You may think that having a popular showreel, with a lot of views, will give you instant credibility and will get you booked. Nothing is further from truth. Many videos I’ve seen, had a big disproportion between different important statistics, which immediately rang my bells.
As a matter of fact, it was obvious that the views, likes and often the coomments were simply bought and my interest in a certain speaker, immediately dropped. So never underestimate the experience and intelligence of event organisers or speaker bureaus representatives, cause you may never hear from them. A legit speaker showreel will get you much further.
2. Communicate professionalism and confidence
The main purpose of your showreel is to show you on stage, as an experienced and confident speaker. It’s not an ad, not a YouTube trailer … it’s a showreel. Unfortunately, in too many cases, I’ve seen a lot of fancy shots, different camera angles, cool transitions, but very little actual footage. So when crafting your speaker showreel, make sure to include different clips from at least different events/seminars or workshops.
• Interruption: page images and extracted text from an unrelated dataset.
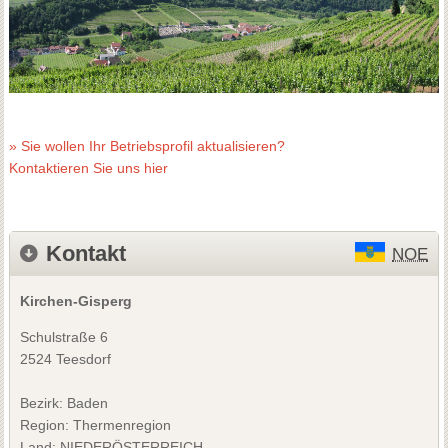
» Sie wollen Ihr Betriebsprofil aktualisieren?
Kontaktieren Sie uns hier
Kontakt
NOE
Kirchen-Gisperg
Schulstraße 6
2524 Teesdorf
Bezirk:
Baden
Region: Thermenregion
Land: NIEDERÖSTERREICH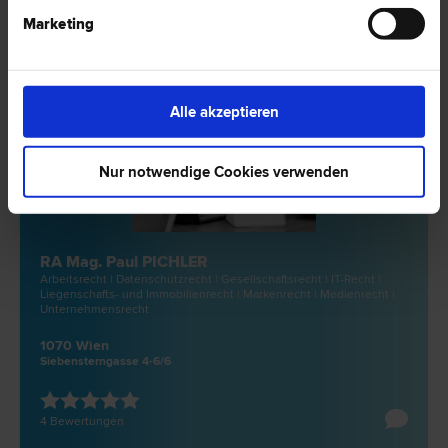
Marketing
Alle akzeptieren
Nur notwendige Cookies verwenden
RA Mag. Paul PICHLER
Arbeits­recht | Datenschutz­recht | Gesellschafts­recht | IT-Recht |
Liegenschafts- und Immobilien­recht | Marken­recht | Medien­recht |
Unternehmens­recht
1070 Wien
Siebensterngasse 4-6/6
4 Bewertungen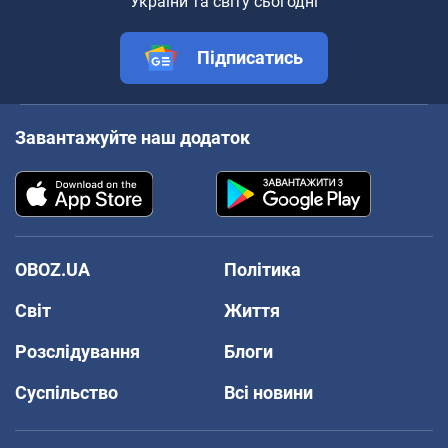
України та світу сьогодні
Підписатись
Завантажуйте наш додаток
OBOZ.UA
Політика
Світ
Життя
Розслідування
Блоги
Суспільство
Всі новини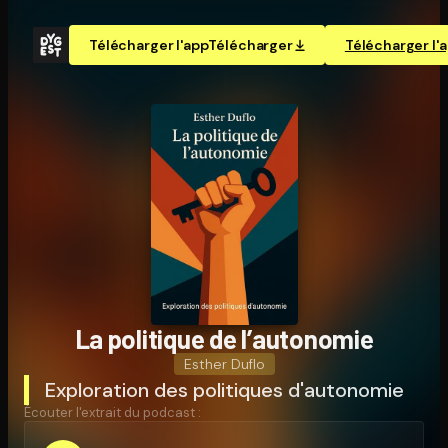
Télécharger l'app
Télécharger
Télécharger l'
La politique de l’autonomie
Esther Duflo
Exploration des politiques d'autonomie
Écouter l'extrait du podcast :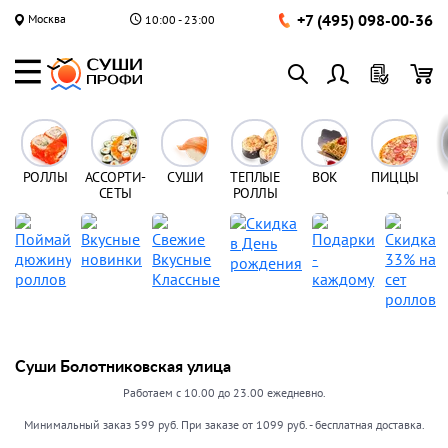
+7 (495) 098-00-36
Москва
10:00 - 23:00
РОЛЛЫ
АССОРТИ-
СУШИ
ТЕПЛЫЕ
ВОК
ПИЦЦЫ
СЕТЫ
РОЛЛЫ
Суши Болотниковская улица
Работаем с 10.00 до 23.00 ежедневно.
Минимальный заказ 599 руб. При заказе от 1099 руб. - бесплатная доставка.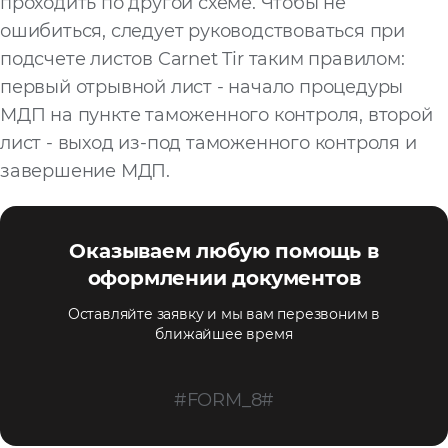
проходить по другой схеме. Чтобы не
ошибиться, следует руководствоваться при
подсчете листов Carnet Tir таким правилом:
первый отрывной лист - начало процедуры
МДП на пункте таможенного контроля, второй
лист - выход из-под таможенного контроля и
завершение МДП.
Оказываем любую помощь в
оформлении документов
Оставляйте заявку и мы вам перезвоним в
ближайшее время
#FORM_8#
Also, the quality of your video is very important, as it tells a lot about your standards Having high quality footage from your speeches is not always possible, but there are no excuses for not having quality titles, transitions and background music.
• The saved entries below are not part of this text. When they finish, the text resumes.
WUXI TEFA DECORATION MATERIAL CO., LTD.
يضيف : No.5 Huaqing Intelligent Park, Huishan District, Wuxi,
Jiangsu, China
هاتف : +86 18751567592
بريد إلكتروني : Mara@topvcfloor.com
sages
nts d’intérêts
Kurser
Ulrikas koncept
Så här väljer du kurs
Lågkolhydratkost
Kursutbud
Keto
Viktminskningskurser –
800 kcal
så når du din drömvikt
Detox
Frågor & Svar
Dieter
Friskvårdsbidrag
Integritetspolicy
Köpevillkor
3. Always use testimonials & media mentions
Having testimonials about you is the fastest way to gain credibility. You can have them edited in as videos, or use them simply as text, but make sure to have at least a few of them, as long as they don’t distract from the message of the video.
Also, any kind of media references or clips from media interviews with you, will also take your showreel to the next level.
4. Don’t make it too long, or nobody will finish watching your small masterpiece
The next important point is making your video engaging and practical. And here you need to assume a very limited attention span of anyone who watches your showreel video. Analysing dozens of different videos, I consider anything between 1 and 3 minutes to be all right, with the sweet point at 90 seconds. As in any video, make sure to have a strong beginning, otherwise they may not even watch the rest of it.
5. Have a great call to action and get booked!
Last but not least, don’t assume that you will get booked simply because you’re awesome on stage or your video looks cool. Just like in every effective video, have a strong call to action and lead your leads to the next step. Make sure to include all the right contact details and links.
You may want to mention your social media links, but don’t distract them from what your showreel is made for – getting you booked as a paid speaker.
Make sure to show emotions and energy, as this is exactly what the event organizers and speaker agencies desire during their events. Include some b-roll clips of audience reacting to your speech – laughing, cheering, raising hands and applauding. If there’s a clip of you sharing a personal story, you may find it interesting to include a clip of the proper reaction. Don’t overdue it, but if you have this kind of footage, use it!
Avoid stock footage and make sure to have a permission to use the footage you’re including in your showreel. The last thing you want is your showreel to come across as not authentic, or be forced to take down and re-edit your video simply because you couldn’t use the footage in the first place. That goes for video testimonials and any media clips as well. Do it right and benefit for years!